While whetting the appetite of China’s capitalists looking for bold new ventures, Xi has secured the support of the traditionally conservative Party nomenklatura by insisting in his report that there would be no transformation in the direction of an unregulated market economy and that the Party would not give up its monopoly of power. Xi sees no intrinsic contradiction between economic globalization and unrelenting political control. He claims that the present hybrid system is not only successful in China’s case, but that it provides an alternative to the Washington consensus and the blueprint “for other countries and nations who want to speed up their development while preserving their independence.” At the same time, an essentially Leninist party will remain in charge of a tightly regulated one-party state. Under Xi, China will not be transformed into a polity more akin to South Korea, Taiwan, or Singapore.
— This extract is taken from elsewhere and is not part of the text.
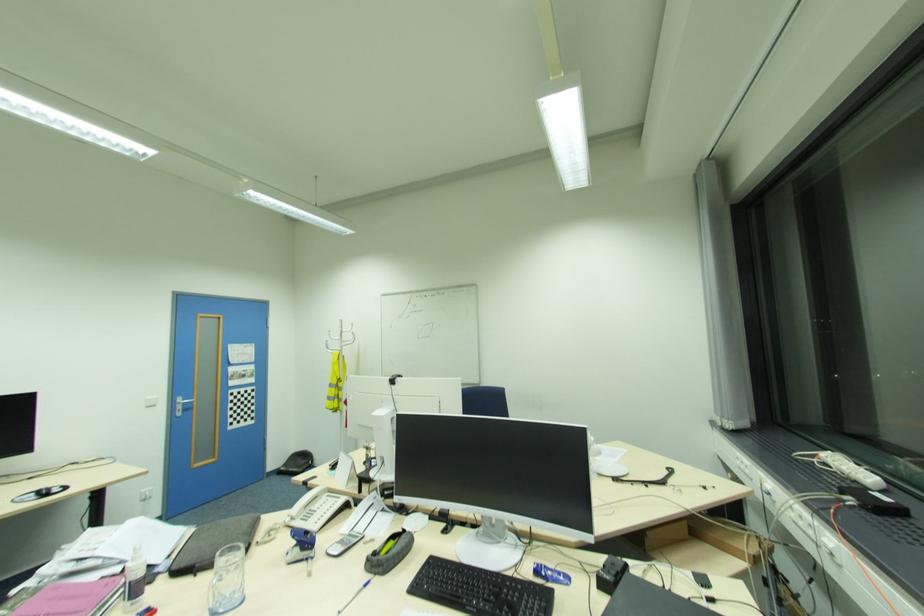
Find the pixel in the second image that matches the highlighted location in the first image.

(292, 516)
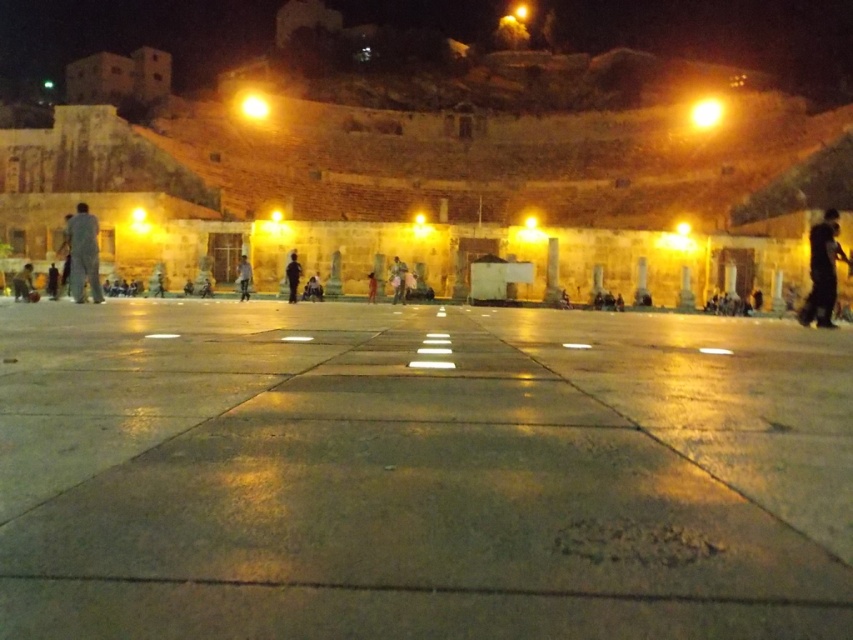
You are standing at the edge of the paved area in the amphitheater and see the smooth stone pillar at center and the light brown leather jacket at lower left. Which object is closer to you?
What should be America’s response? For starters, we need to accept that a country’s rising economic strength tends to be reflected in its geopolitical clout. In the late 1880’s the United States overtook Great Britain as the world’s largest economy; a decade later, having defeated Spain, America took over the remnants of her empire. During the same period Germany’s massive economic growth enabled her to establish colonies in Africa and to build an ocean-going navy. Even the tiny Netherlands, having grown rich in the 1600’s, proceeded to establish a commercially-oriented empire in the East Indies, on the Cape, and in the Caribbean.
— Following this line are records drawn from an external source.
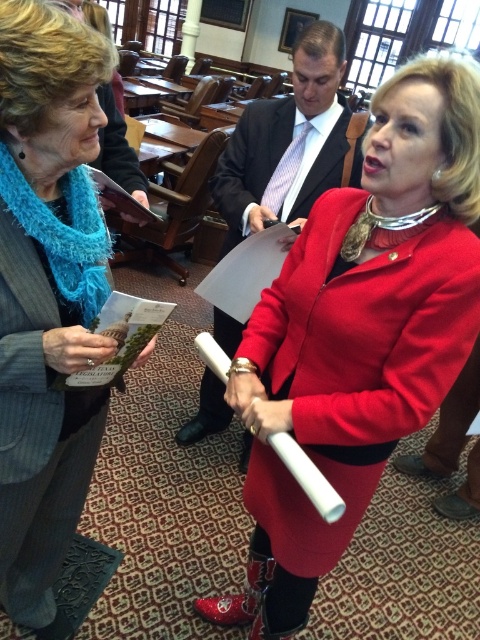
Question: Does matte red coat at center have a lesser width compared to matte blue scarf at left?

Choices:
 (A) yes
 (B) no

Answer: (B)

Question: In this image, where is matte red coat at center located relative to matte black suit at center?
China’s economy is now equal if not greater in size to that of the United States, and at last week’s CCP congress Xi Jinping made no secret that he will seek geopolitical adjustments to that reality. His current grand strategy is focused on securing supply chains, however, and not on acquiring legal titles to faraway lands or showing the flag for reasons of prestige. The program of building islands in the disputed areas of the South China Sea and militarizing them looks expansionist, but it may be seen as a strategically defensive move to secure the vital node of China’s maritime supply chains in uncertain times—a reflection of the Confucian striving for stability, rather than an audacious bid to establish regional hegemony.
In his inaugural address President Trump said that he would seek friendship and goodwill with the nations of the world, “with the understanding that it is the right of all nations to put their own interests first.” Such realist view of international relations requires balancing the ends and means of his China policy in line with a sober assessment of interests involved. A host of trade and currency issues we have with China are neither ideological nor existential. They can and should be negotiated accordingly.
The essence of America’s dealings with Beijing should be based on Trump’s art of the deal. We insist on rectifying our trade imbalance. If you play along, we are prepared to accept a limited extension of your zone of influence in western Pacific. If you try to turn it into a latter-day Greater East Asia Co-Prosperity Sphere, we’ll lead a counterbalancing coalition—from Japan and South Korea in the northeast to Vietnam and Malaysia in the southwest—to keep you in check. It is probable that Xi will understand, and opt for a plus-sum-game.